--- ЗАДАНИЕ ---
Перепишите без изменений фрагмент отрывка о знакомстве Борисова с будущей женой, который начинается со слов «День свадьбы был» и заканчивается словами «совместной жизни обвенчались.».
━━ ПРЕДЛОЖЕННЫЙ ОТРЫВОК
Товстоногов — страница 55 из 91

«“Голохвостым” я и приехал в Киев», – вспоминал актер. И едва приехав, влюбился – однажды и на всю жизнь. Да сперва не в живую девушку, а в фотокарточку, которую увидел в гримуборной своей коллеги по театру.

«Сразу осенило: Настасья Филипповна и князь. Он держит в руках ее портрет… Нет, она не Настасья Филипповна, скорее – Настенька из “Белых ночей”, но удивительно то, что ассоциация петербургская! Как предзнаменование», – вспоминал Борисов. Он тотчас попросил коллегу представить себя подруге, но получил ответ:

– Даже и не думай. Это дочь бывшего директора Русской драмы, он еще и в Театре Франко был директором. Алла только что поступила в университет на журналистику, и Латынский с нее не слезет – будет требовать красного диплома. Он строгий!

– Разве это имеет значение, чья она дочь?

– Имеет. Алла – моя подруга. Она очень рафинированная, не как все… Если хочешь знать, она еще и недотрога…

И все же Борисов добился знакомства с покорившей его с первого взгляда девушкой. И затем целых три года ухаживал за ней. С тем, чтобы затем прожить всю оставшуюся жизнь – 40 лет…

День свадьбы был в семье Борисовых главным праздником, который отмечался только дома. Олег Иванович был неприхотлив в еде, одежде, быту, умел все делать по дому. Семья для него, еще не верующего, стала «малой церковью». «Мои настоящие друзья – это моя семья, мы всегда втроем, всегда вместе. В самые трудные минуты я выстоял и выжил благодаря семье», – говорил актер. Позже супруги крестились, а на тридцать седьмом году совместной жизни обвенчались.
━━━━
━━ ИСХОДНЫЕ ДАННЫЕ
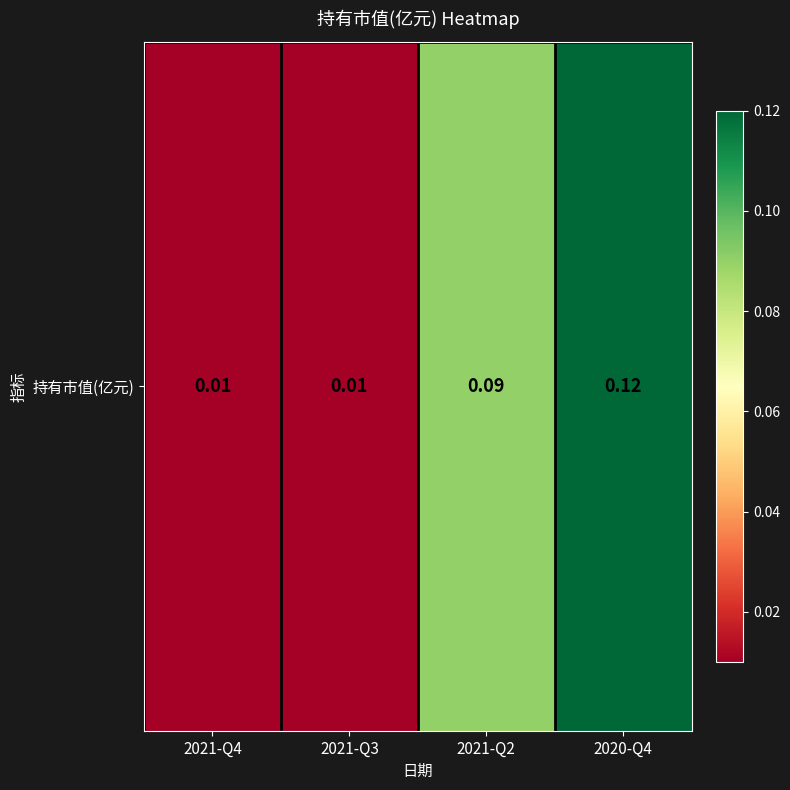

The chart shows a value of 0.0 at 2021-Q3. True or false?

True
━━━━
--- ОБРАЗЕЦ РЕШЕНИЯ ---
День свадьбы был в семье Борисовых главным праздником, который отмечался только дома. Олег Иванович был неприхотлив в еде, одежде, быту, умел все делать по дому. Семья для него, еще не верующего, стала «малой церковью». «Мои настоящие друзья – это моя семья, мы всегда втроем, всегда вместе. В самые трудные минуты я выстоял и выжил благодаря семье», – говорил актер. Позже супруги крестились, а на тридцать седьмом году совместной жизни обвенчались.